The TCGA database need to be proper sited. There are at least two TCGA datasets. The author needs to specify the set.
Furthermore, the authors analysis 33 patients but there are additional samples in PanCancer Atlas or provisional sets. The author needs to list the reason for such selection or include all the samples.
Recently, a paper with the similar approach was published (Mao et al. Hepatology Res. June 2019). The originality is thus limited here. However, Mao et al. dissect the genome network by other bioinformatic tool to explore the protein-protein interaction. On the other hand, the authors adopted Kyoto Encyclopedia of Genes and Genomes (KEGG) analysis to explore the biological functions for the tumor progression. The result putative gene list is very different within two papers. Therefore, Liu et al. still brought valuable information for cancer-driven genes of CCA.
Besides, in the draft the authors need to mentioned the above paper and compare it with the author's study.
Weighted correlation network analysis (WGCNA) is an established gene co-expression analysis method. Liu et al. applied WGCNA to the data from The Cancer Genome Atlas (TCGA). They identified several genes as putative biomarkers for cholangiocarcinoma (CCA).
-"If the expression of genes showed limited variation, we regraded them as noise and discard these ones."; I'm unclear as to why this was done
-"We chose genes associated with prognosis as candidate genes"; Cant say I agree with this. I'd rather see it more open ended regarding the selection of genes. I'd rather see the prognostic of genes more frequently implicated in CCA, not necessarily genes we may / may not encounter
-I'm not sure how the tan and salmon modules were specifically made. This part is unclear in both the methods and results. The Gene Ontology and KEGG methods need to be better defined and described
-The concept of modules based on GO does not make much sense, given the epigenetic factors which may be at play and the lack of commonality between some of the genes in the same modules. What would be better would be to report on the individual genes themselves. Additionally focusing on gene expression beyond the GO clusterings would be far more implicating. For example reporting on the frequency altered gene expression for major genes as BAP1, TP53, KRAS would be far more interesting and practical.
-If modules were to be used what would be needed would be the exact frequency of these mutations detailed in TCGA data. It is not clear how frequently mutations (ie SOX2, KIT) and altered gene expression (of these proteins) are encountered in CCA to begin with.
-I would also be interested in knowing the prognostic and expression profiles other other modules such as DNA repair and immune based mechanisms. Given the therapeutic implications involved in these, these need to be described
-GO and KEGG analysis need to be better described. It is unclear based on the study exactly how the submodules were mapped
-Focus should be on protein expression of major genes which are more frequently implicated in CCA (ie TP53, BAP1). Unclear of the frequency of some of these mutations and through what means their expression is altered (ie epigenetic regulators)

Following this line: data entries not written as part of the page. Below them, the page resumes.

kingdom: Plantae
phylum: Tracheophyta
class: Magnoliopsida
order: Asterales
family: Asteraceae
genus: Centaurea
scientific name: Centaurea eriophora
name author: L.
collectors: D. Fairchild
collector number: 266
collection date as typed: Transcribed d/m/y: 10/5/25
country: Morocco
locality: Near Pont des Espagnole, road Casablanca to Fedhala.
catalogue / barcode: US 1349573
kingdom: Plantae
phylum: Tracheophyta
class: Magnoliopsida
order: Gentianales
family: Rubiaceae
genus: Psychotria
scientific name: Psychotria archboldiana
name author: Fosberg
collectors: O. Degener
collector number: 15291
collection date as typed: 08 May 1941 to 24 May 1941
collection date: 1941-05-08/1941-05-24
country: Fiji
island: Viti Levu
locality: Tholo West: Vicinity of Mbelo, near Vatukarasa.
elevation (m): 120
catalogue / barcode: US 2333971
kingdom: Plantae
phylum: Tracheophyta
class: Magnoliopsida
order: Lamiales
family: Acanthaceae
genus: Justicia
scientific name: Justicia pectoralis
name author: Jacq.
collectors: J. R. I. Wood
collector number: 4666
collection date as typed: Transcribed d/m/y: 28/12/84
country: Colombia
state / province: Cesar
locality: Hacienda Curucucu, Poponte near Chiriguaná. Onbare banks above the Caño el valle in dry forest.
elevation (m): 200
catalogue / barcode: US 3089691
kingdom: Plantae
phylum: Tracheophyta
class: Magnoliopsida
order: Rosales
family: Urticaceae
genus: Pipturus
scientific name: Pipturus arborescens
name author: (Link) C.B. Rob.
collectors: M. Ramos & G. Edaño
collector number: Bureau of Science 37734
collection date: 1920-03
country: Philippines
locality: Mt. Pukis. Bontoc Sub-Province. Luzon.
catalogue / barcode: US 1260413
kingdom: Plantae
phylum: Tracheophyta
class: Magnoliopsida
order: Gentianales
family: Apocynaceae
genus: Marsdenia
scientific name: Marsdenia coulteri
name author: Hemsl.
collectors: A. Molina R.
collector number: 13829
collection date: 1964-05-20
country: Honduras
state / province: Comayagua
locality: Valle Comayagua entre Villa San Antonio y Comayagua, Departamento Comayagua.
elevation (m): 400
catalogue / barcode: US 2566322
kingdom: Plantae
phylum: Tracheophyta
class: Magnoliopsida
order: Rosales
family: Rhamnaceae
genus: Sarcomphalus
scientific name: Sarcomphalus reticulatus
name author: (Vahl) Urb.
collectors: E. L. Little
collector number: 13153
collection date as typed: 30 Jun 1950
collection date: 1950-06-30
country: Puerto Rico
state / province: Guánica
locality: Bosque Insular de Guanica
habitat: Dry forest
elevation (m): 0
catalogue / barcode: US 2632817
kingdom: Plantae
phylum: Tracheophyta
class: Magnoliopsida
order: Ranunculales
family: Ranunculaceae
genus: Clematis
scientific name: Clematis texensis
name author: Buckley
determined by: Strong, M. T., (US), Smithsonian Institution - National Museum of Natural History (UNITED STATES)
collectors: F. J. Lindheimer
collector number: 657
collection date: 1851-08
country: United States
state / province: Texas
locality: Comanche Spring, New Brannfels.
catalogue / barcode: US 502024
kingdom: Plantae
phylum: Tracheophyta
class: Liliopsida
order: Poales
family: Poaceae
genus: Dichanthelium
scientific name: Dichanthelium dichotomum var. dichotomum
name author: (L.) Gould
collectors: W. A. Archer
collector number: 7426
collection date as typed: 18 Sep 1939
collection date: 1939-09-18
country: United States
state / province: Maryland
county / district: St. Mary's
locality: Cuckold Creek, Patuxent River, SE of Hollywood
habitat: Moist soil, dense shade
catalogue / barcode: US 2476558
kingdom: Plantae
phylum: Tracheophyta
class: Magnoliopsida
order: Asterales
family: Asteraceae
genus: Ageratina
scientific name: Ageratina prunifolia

Bottom Line: Overall interesting article. I'm not totally convinced of the findings, given the unclear frequency of some of these alterations and possible other factors contributing to altered gene expression in some of these cases. What I would be more interested in would be prognostic implications of genes tied to major mutations in CCA (ie KRAS, TP53, BAP1 etc) and gene expression signatures involving immune regulatory genes and DNA damage regulating genes, given potential therapeutic implications for both. I'm sure the data is there it just needs to be tailored to make an interesting case for prognosis and potential treatments for CCA.